本論文主要分為兩大研究主題，第一個主題為以SiCl4/H2於熱燈絲化學氣相沉積系統中低溫成長多晶矽薄膜。第二個主題則是以SiCl4/H2於熱燈絲系統中成長氧化矽奈米線及探討氧化矽奈米線的特性。

第一部份:
在多晶矽薄膜研究部份，本研究能夠在鎢絲溫度1800℃，SiCl4進料濃度18 %，基板溫度180℃下，以約2.08 nm/s的鍍膜速度成功成長出結晶程度89%的奈米多晶矽薄膜；當基板溫度增加為210℃，鍍膜速度將可增加為2.13 nm/s，且結晶程度亦高達94%。這已比採用SiH4/H2氣體的鍍膜速度快，而且結晶程度也較高。可見Cl自由基在低溫下確實能蝕刻排列較差的矽結構並且H自由基能與表面的Si-Cl鍵反應形成活性位，使得接下來的矽先趨物能順利進行鍍膜成長。

第二部份
在氧化矽奈米線研究部份，綜合XRD、Raman、TEM、EELS和FTIR的結果証明，當固定SiCl4進料濃度14%，基板溫度低於175℃，皆可於石英玻璃或Si基板上順利成長出含有奈米晶矽的氧化矽奈米線，其奈米線直徑約80-90 nm。PL量測結果類似一白光的螢光光譜，進一步可分解為460nm、490nm和530nm三個特徵峰。經研究結果指出，其460nm特徵峰可能為奈米線內的氧空缺(O3≡Si－Si≡O3)所貢獻；530nm的特徵峰可能為奈米線內的奈米晶矽與氧化矽間的界面所貢獻；而490 nm特徵峰形成機制目前仍不清楚。
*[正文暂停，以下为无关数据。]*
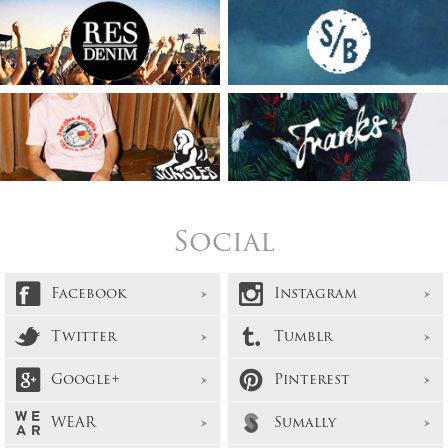
Social
Facebook
Instagram
Twitter
Tumblr
Google+
Pinterest
WEAR
Sumally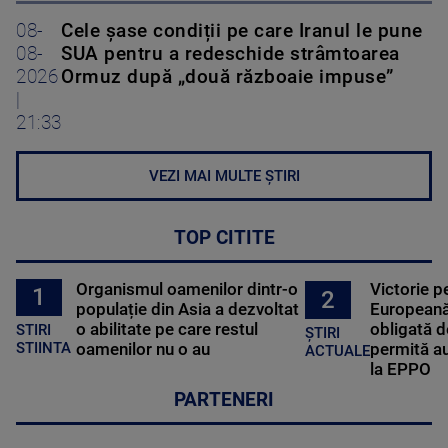
08-
Cele șase condiții pe care Iranul le pune
08-
SUA pentru a redeschide strâmtoarea
2026
Ormuz după „două războaie impuse”
|
21:33
VEZI MAI MULTE ȘTIRI
TOP CITITE
Organismul oamenilor dintr-o
Victorie p
1
2
populație din Asia a dezvoltat
Europeană
o abilitate pe care restul
obligată d
STIRI
ȘTIRI
oamenilor nu o au
permită au
STIINTA
ACTUALE
la EPPO
PARTENERI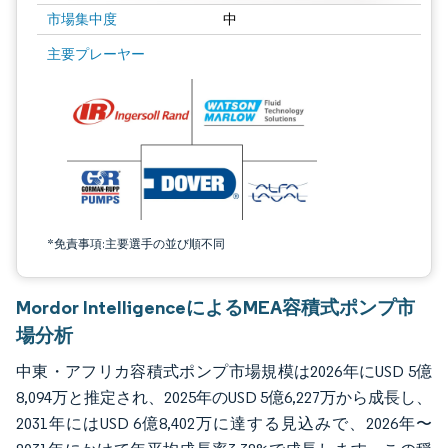
市場集中度
中
画像 © Mordor Intelligence。再利用にはCC BY 4.0の表示が必要です。
主要プレーヤー
*免責事項:主要選手の並び順不同
Mordor IntelligenceによるMEA容積式ポンプ市
場分析
中東・アフリカ容積式ポンプ市場規模は2026年にUSD 5億
8,094万と推定され、2025年のUSD 5億6,227万から成長し、
2031年にはUSD 6億8,402万に達する見込みで、2026年〜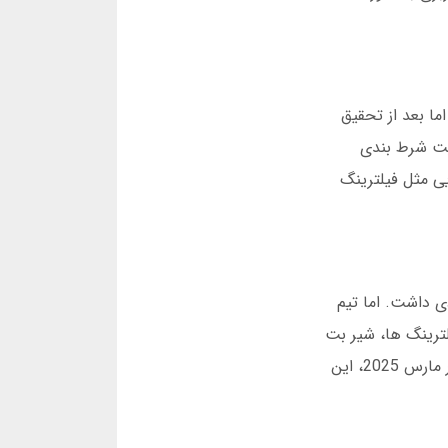
واند 8 سال در ایران فعال باشد؟ اما بعد از تحقیق
ایت شرط بندی
با چالش هایی مثل فیلترینگ
های زیادی داشت. اما تیم
 را تثبیت کند. در سال 1398، پس از افزایش فیلترینگ ها، شیر بت
نسخه موبایل خود را منتشر کرد. دانلود اپلیکیشن شیر بت در آن سال رکورد 200 هزار بار دانلود را ثبت کرد. بر اساس آمار مارس 2025، این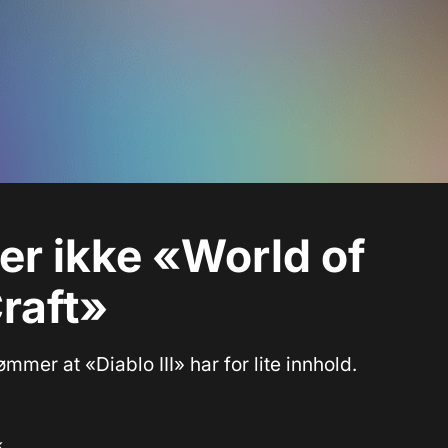
 er ikke «World of
raft»
ømmer at «Diablo III» har for lite innhold.
k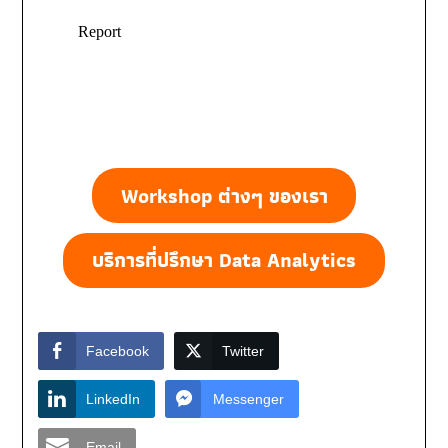
Workshop ต่างๆ ของเรา
บริการที่ปรึกษา
Data Analytics
Facebook
Twitter
LinkedIn
Messenger
Email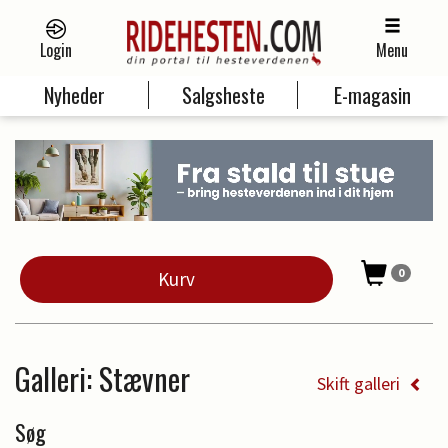
Login
Menu
Nyheder
Salgsheste
E-magasin
0
Kurv
Galleri
: Stævner
Skift galleri
Søg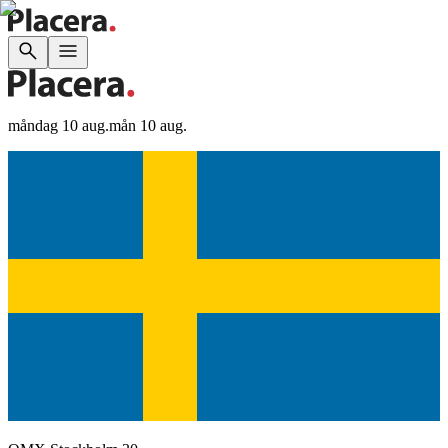
måndag 10 aug.
mån 10 aug.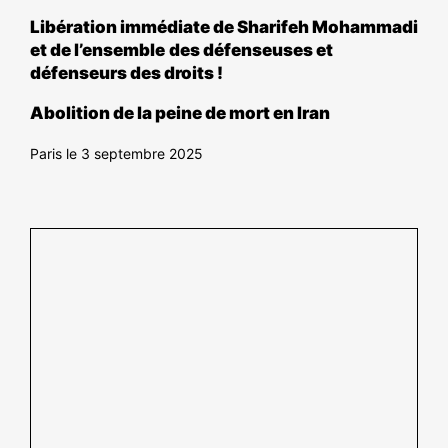
Libération immédiate d
e Sharifeh Mohammadi
et de l’ensemble
des
défenseuse
s et
défenseurs
des droits !
Abolition de la peine de mort en Iran
Paris le 3 septembre 2025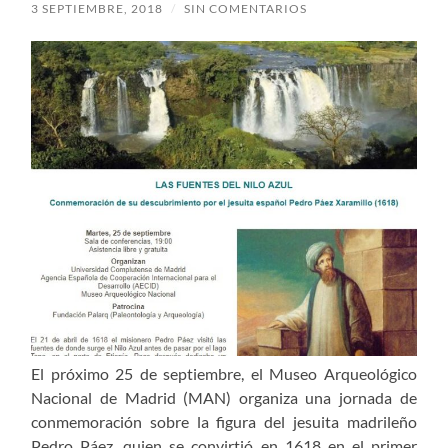
3 SEPTIEMBRE, 2018
/
SIN COMENTARIOS
El próximo 25 de septiembre, el Museo Arqueológico
Nacional de Madrid (MAN) organiza una jornada de
conmemoración sobre la figura del jesuita madrileño
Pedro Páez, quien se convirtió en 1618 en el primer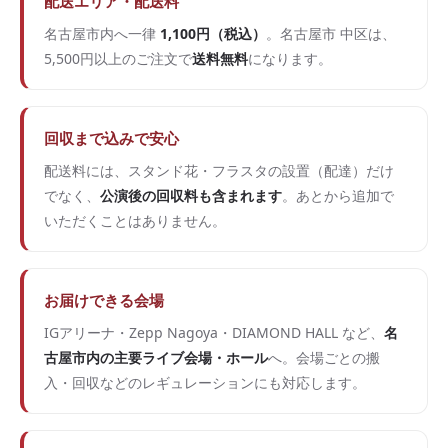
配送エリア・配送料
名古屋市内へ一律
1,100円（税込）
。名古屋市 中区は、
5,500円以上のご注文で
送料無料
になります。
回収まで込みで安心
配送料には、スタンド花・フラスタの設置（配達）だけ
でなく、
公演後の回収料も含まれます
。あとから追加で
いただくことはありません。
お届けできる会場
IGアリーナ・Zepp Nagoya・DIAMOND HALL など、
名
古屋市内の主要ライブ会場・ホール
へ。会場ごとの搬
入・回収などのレギュレーションにも対応します。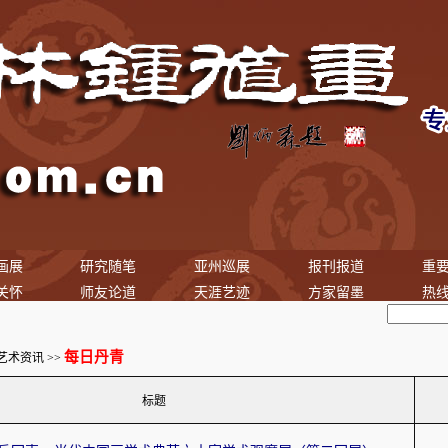
画展
研究随笔
亚州巡展
报刊报道
重
关怀
师友论道
天涯艺迹
方家留墨
热
每日丹青
艺术资讯
>>
标题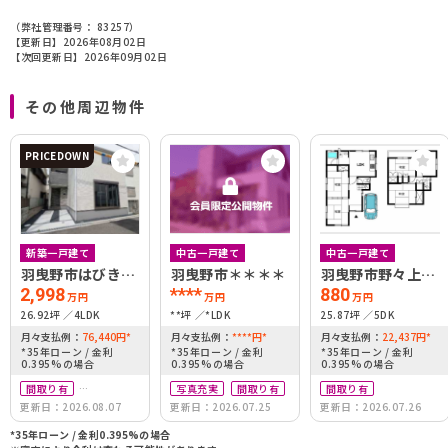
（弊社管理番号： 83257）
【更新日】2026年08月02日
【次回更新日】2026年09月02日
その他周辺物件
PRICEDOWN
新築一戸建て
中古一戸建て
中古一戸建て
羽曳野市はびきの
羽曳野市＊＊＊＊
羽曳野市野々上3
4丁目1期1号地
丁目
2,998
****
880
万円
万円
万円
26.92坪
4LDK
**坪
*LDK
25.87坪
5DK
月々支払例：
76,440
円
*
月々支払例：
****
円
*
月々支払例：
22,437
円
*
*35年ローン / 金利
*35年ローン / 金利
*35年ローン / 金利
0.395%の場合
0.395%の場合
0.395%の場合
間取り有
写真充実
間取り有
間取り有
更新日：2026.08.07
更新日：2026.07.25
更新日：2026.07.26
築10年以内
南向き
*35年ローン / 金利0.395%の場合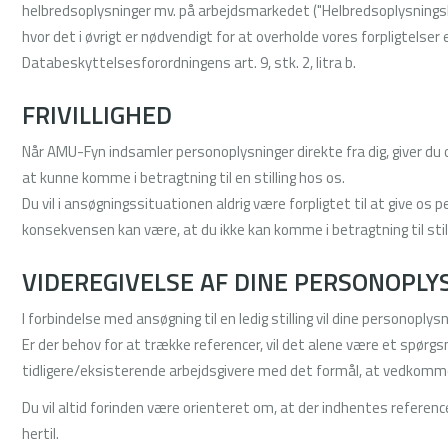
helbredsoplysninger mv. på arbejdsmarkedet ("Helbredsoplysningslove
hvor det i øvrigt er nødvendigt for at overholde vores forpligtelser ef
Databeskyttelsesforordningens art. 9, stk. 2, litra b.
FRIVILLIGHED
Når AMU-Fyn indsamler personoplysninger direkte fra dig, giver du o
at kunne komme i betragtning til en stilling hos os.
Du vil i ansøgningssituationen aldrig være forpligtet til at give os
konsekvensen kan være, at du ikke kan komme i betragtning til stil
VIDEREGIVELSE AF DINE PERSONOPLY
I forbindelse med ansøgning til en ledig stilling vil dine personoplysn
Er der behov for at trække referencer, vil det alene være et spørg
tidligere/eksisterende arbejdsgivere med det formål, at vedkommen
Du vil altid forinden være orienteret om, at der indhentes refere
hertil.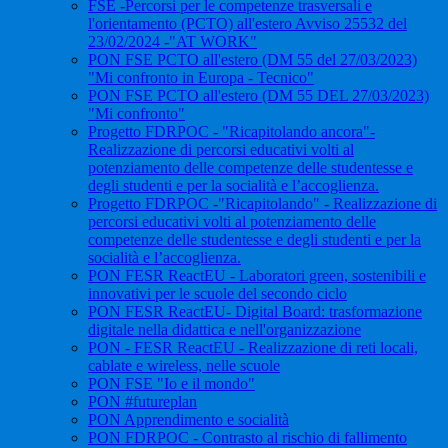
FSE -Percorsi per le competenze trasversali e
l'orientamento (PCTO) all'estero Avviso 25532 del
23/02/2024 -"AT WORK"
PON FSE PCTO all'estero (DM 55 del 27/03/2023)
"Mi confronto in Europa - Tecnico"
PON FSE PCTO all'estero (DM 55 DEL 27/03/2023)
"Mi confronto"
Progetto FDRPOC - "Ricapitolando ancora"-
Realizzazione di percorsi educativi volti al
potenziamento delle competenze delle studentesse e
degli studenti e per la socialità e l’accoglienza.
Progetto FDRPOC -"Ricapitolando" - Realizzazione di
percorsi educativi volti al potenziamento delle
competenze delle studentesse e degli studenti e per la
socialità e l’accoglienza.
PON FESR ReactEU - Laboratori green, sostenibili e
innovativi per le scuole del secondo ciclo
PON FESR ReactEU- Digital Board: trasformazione
digitale nella didattica e nell'organizzazione
PON - FESR ReactEU - Realizzazione di reti locali,
cablate e wireless, nelle scuole
PON FSE "Io e il mondo"
PON #futureplan
PON Apprendimento e socialità
PON FDRPOC - Contrasto al rischio di fallimento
Two main research subjects are presented in this thesis. Part I is “Low temperature growth of polycrystalline silicon films using SiCl4/H2 in a HW-CVD reactor”. Part II is “Growth and characterization of SiOx nanowire using SiCl4/H2 in a HW-CVD reactor”.

Part I.
Polycrystalline silicon film with a crystalline fraction 89% and 94% have been successfully deposited at low substrate temperatures of 180℃ and 210℃, respectively. The growth rate is changed from 2.03 nm/s to 2.18 nm/s by increasing the substrate temperature from 180℃ to 210℃. The possible advantages of the process of crystalline silicon film growth using SiCl4 are suggested that Cl radicals possess a proper ability of etching weak Si-Si bonds and high [H] can abstract the surface Si-Cl bond to form surface active sites during deposition for subsequent Si species addition to surface.

Part II
Growth of SiOx nanowire at a substrate temperature 120-175℃ in a HW-CVD reactor is reported here. TEM, EELS, FTIR and XRD analyses indicate that the silicon nanocrystals were embedded in the SiOx nanowires. The PL measurement reveals that the spectrum was composed by three peaks at 460nm, 490 nm and 530 nm. The characteristics peak of 460 nm and 530 nm ascribed to neutral oxygen vacancy, ie.O3≡Si-Si≡O3 and the surface state between SiOx and Si nanocrystal, respectively. However, the factor induced the characteristic peak of 490 nm is unclear.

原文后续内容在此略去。